Le Smartphone est devenu l’indispensable fidèle ami. Une addiction qui nous relie au monde extérieur, au travers d’applications toutes plus « utiles » les unes que les autres : distance nous séparant des plus proches WC publics dans une métropole inconnu, météo pour les 37 prochaines minutes ou indication des passages les plus potentiellement ennuyeux d’un film. Ne rigolez pas : si vous n’êtes pas encore tombé dans ce piège, cela ne va pas tarder ! La « révolution » est en route ! Il n’y a pas si longtemps, on se moquait presque des personnes qui téléphonaient en marchant. Aujourd’hui, on écrit en marchant, voire même en parlant. Le Smartphone, tel une vorace maitresse, s’approprie tous nos minuscules temps morts pour nous permettre de mailer, facebooker ou jouer. Il est devenu notre « doudou » de grand, source de contact sensuel quasi compulsif lié au glisser-toucher : un jeu à la limite de l’érotisme, comme s’amusent à le rappeler certains psy.
C’est dans cet état de sursaturation, proche de l’e-coma 2.0, que je décidais de réagir : il me fallait me mettre en diète de TIC pour quelques jours.
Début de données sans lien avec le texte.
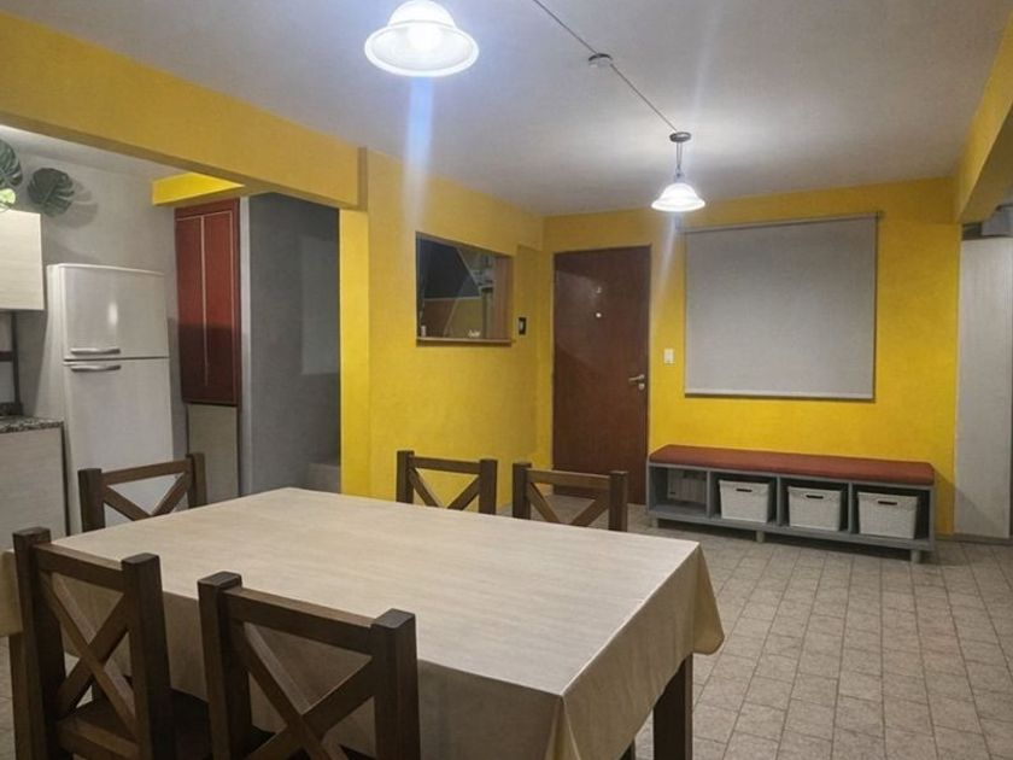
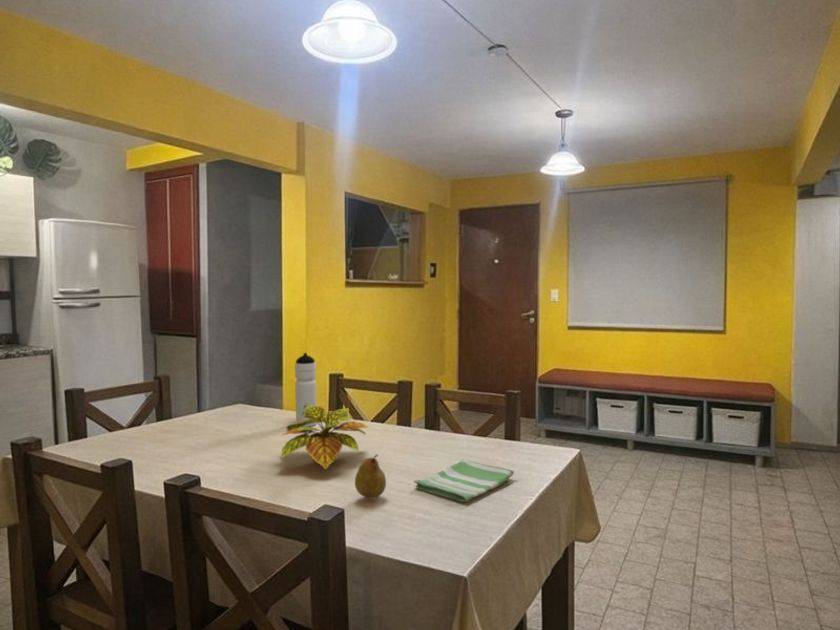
+ dish towel [413,459,515,503]
+ fruit [354,453,387,500]
+ plant [278,405,372,471]
+ water bottle [294,352,318,427]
Direction, des montagnes arides à moins d’une heure trente d’avion pour une cure bienvenue. Bon point dès l’arrivée : mon Smartphone chercha en vain un hypothétique 3G+. Mieux les 5 petites barres du réseau GSM se mirent à fluctuer entre 0 et 1. La télé était neigeuse, la radio FM totalement incompréhensible, le WIFI absent.
Et là, miracle miraculeux, je redécouvre que je peux vivre sans. En quelques jours, ma bande passante fait ceinture, je perds plusieurs dizaines de kilos … octets bien entendus. Vous me croirez ou pas, mais il existe de vrais gens qui parlent et qui bougent sans Smartphone. La météo se lit aussi en levant les yeux vers les nuages. La bourse a soudain moins d’importance que le prix de quelques oranges. L’information parcimonieuse redonne soudain un libre arbitre. Mieux je prends plaisir à aller la chercher. En quelques jours, la sérénité revient au galop.
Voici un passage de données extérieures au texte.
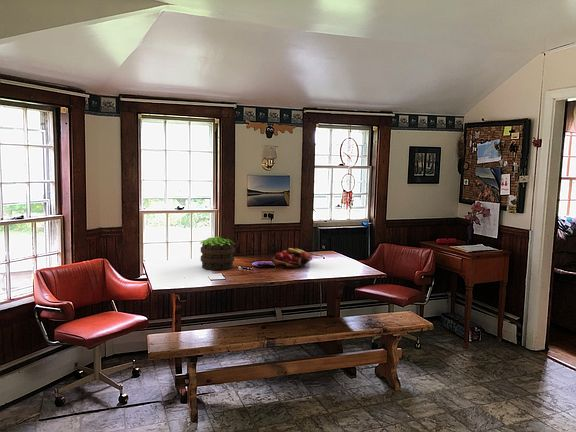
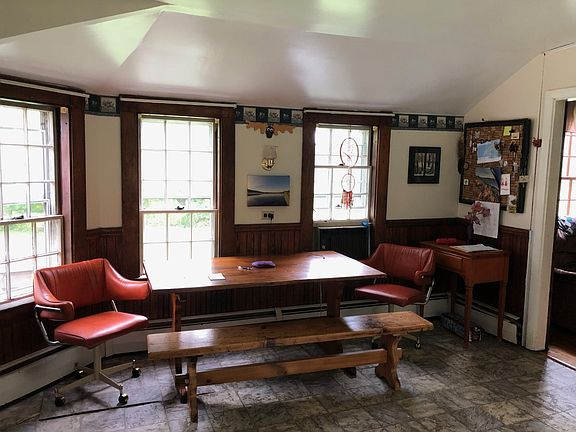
- potted plant [199,235,236,271]
- fruit basket [272,247,313,269]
Dans l’avion du retour, un article sur les nouvelles technologies me semble soudain insignifiant. La tribu i-phone serait celle des exhibitionnistes communautaires qui s’assument : architectes, publicitaires ou commerciaux. Le club VIP des Blackberry serait sérieux et professionnel : DG ou banquiers. Le clan Androïd , serait celui des révoltés du standard et des rois de la bidouille : le royaume des geeks et autres informaticiens. Pacotille ! Maintenant, je suis loin de tout ça, je suis serein, serein, serein ….
Pourtant, arrivé à destination, j’entends un bip, bip mélodieux associé à quelques lettres lumineuses et à une vibration bien connue : « vous avez 297 nouveaux messages ». Vite, vite, le monde m’attend.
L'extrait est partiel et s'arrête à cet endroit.